Reddi and Indira (2014) explained that a combination of heterogeneous, homogenous, unstructured, semi-structured data is known as big data. It also suggested a model for shifting and handling of vast quantity of data over the network [11]. Ibrahim et al. (2014) said that due to the presence of partitioning skew a huge amount of data transfer occurs which causes negligence on the reduce input among different data junctions and also develop a novel algorithm named LEEN [12]. Gamache et al. (2015) discussed the idea of linking various text mining techniques to convert the unstructured data in the forms of texts into structured data in the forms of numbers so that various statistical and mathematical algorithms can be applied [13]. Baker et al. (2015) primarily deal with the development of techniques which can be used for analysis and discovery of novel and useful information [14]. Soni (2015) discussed the prediction of future sales and trends based on patterns related to customer’s behaviour. This helps in increasing profits by assisting policymakers in decision-making [15].

Kaplan and vakili (2015) proposed a version to generate a text primarily-based degree of understanding recombination that they ultimately comprise as an impartial variable into their econometric version [16]. Kumar and Chatterjee (2016) focused on clarifying the relationship between techniques applicable for data mining and knowledge discovery and also discussed the data mining techniques, specialized methods for certain type of data and field [2]. Angus (2018) figured out document similarity measures in order to explore the link between search distance and firm performance [17]. Hariri et al. (2019) discussed about the capability in creating and managing information that has been a dominant factor in the growing era of technology [18].

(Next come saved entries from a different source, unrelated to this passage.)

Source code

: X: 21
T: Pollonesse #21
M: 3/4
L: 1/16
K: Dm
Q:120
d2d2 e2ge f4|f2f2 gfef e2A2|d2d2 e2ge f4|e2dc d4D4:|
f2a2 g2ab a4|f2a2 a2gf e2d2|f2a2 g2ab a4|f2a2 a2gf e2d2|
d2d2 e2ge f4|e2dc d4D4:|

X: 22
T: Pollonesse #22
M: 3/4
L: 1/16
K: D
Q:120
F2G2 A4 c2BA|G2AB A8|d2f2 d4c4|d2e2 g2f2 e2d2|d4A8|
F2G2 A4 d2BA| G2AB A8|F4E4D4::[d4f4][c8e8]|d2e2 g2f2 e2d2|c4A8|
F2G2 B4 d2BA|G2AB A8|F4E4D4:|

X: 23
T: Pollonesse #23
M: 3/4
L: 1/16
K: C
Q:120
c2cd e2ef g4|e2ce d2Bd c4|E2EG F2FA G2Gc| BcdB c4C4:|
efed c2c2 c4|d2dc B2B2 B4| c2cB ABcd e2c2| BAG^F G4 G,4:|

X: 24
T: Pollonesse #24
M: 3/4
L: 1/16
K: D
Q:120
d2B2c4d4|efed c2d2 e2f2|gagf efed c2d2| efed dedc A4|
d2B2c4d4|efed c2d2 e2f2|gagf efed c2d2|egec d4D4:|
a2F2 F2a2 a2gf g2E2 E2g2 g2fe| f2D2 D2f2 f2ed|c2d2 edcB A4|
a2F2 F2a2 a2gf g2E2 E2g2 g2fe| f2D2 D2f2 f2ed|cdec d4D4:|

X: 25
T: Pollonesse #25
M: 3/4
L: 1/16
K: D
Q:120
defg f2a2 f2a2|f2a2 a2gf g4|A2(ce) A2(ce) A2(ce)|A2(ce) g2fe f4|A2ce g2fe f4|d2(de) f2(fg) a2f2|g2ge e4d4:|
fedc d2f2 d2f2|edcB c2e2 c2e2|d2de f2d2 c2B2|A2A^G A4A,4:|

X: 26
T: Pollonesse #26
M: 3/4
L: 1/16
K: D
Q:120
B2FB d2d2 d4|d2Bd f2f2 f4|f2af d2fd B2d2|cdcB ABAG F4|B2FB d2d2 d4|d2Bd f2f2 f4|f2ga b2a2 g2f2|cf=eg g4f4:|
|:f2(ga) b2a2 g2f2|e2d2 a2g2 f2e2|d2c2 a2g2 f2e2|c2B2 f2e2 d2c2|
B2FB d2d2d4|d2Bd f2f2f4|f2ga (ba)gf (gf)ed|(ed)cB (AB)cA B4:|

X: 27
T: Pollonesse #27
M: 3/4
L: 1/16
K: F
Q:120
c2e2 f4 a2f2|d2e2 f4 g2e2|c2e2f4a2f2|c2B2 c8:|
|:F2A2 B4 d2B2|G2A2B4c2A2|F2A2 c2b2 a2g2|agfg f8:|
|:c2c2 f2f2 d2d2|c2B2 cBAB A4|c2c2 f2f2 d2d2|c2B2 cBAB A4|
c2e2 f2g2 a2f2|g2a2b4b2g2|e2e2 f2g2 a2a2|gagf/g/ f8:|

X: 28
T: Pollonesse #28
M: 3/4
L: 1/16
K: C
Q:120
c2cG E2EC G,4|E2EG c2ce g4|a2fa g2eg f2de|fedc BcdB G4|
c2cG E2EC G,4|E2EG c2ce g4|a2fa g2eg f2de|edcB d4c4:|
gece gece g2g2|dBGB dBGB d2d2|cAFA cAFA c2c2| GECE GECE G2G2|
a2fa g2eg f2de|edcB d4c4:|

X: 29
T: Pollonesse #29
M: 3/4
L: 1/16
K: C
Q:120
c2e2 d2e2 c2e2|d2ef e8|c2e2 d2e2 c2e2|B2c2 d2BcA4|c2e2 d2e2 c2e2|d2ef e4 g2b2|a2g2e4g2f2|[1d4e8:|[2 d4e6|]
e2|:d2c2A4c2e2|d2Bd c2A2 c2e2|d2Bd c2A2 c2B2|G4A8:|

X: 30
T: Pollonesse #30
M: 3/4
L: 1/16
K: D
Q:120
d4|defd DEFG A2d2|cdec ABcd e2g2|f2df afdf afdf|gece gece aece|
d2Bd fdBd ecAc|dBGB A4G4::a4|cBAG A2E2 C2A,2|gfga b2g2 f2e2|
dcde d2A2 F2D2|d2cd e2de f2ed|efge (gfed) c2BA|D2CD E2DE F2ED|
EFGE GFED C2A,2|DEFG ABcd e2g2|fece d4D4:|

Sankari and Shraddha (2019) introduced the application of data mining techniques on information generated from educational settings. The usage of educational data mining and analysis of data about learners and their contexts is the key to successful inference model of educational data [19]. Kumar and Basha (2020) have discussed the methods of accessibility of high volume of text-based data that needs to be examined for retrieving information [20]. Roozbahani and Rajabzadeh (2020) focused on past and current status of researches on big data in the medical and science-related areas [3]. Abdualgalil and Abraham (2020) focused on machine learning for knowledge discovery in big data. According to him machine learning needs to be more explorable, so that interacting with various kinds of data will become easier for a learner [1]. Lauw and Wong (2020) have discussed original research results, current new ideas and advanced experiences from all knowledge discovery-related areas such as data mining, machine learning, artificial intelligence, decision-making systems and other emerging applications [21].

4 Comparative Study

All the approaches discussed in earlier section use different techniques. These also differ on various parameters like technique used, database type, accuracy, sensitivity, specificity and fidelity. A comparative analysis of all approaches discussed is presented in Table 1.

Table 1 A comparative analysis

5 Conclusion

The knowledge discovery process primarily aims at finding out the exact information from the large datasets. The implementation of knowledge database discovery methods and techniques will help users to extricate meaningful information from virtually accumulated large amount of data. For industries like telecommunication, retail, biomedical, etc., such techniques are used widely. These techniques are proved to be helpful in predicting future trends and allow business activities proactive, dynamic and present valuable and useful knowledge which is simply understandable to human being. This paper provides an outline of the knowledge database discovery process. It presents a detailed study of knowledge discovery with various studies like steps, principle and challenging issues. A primary goal of this paper is to elucidate the relation between knowledge discovery and data mining. It also defines the knowledge database discovery process and important data mining techniques.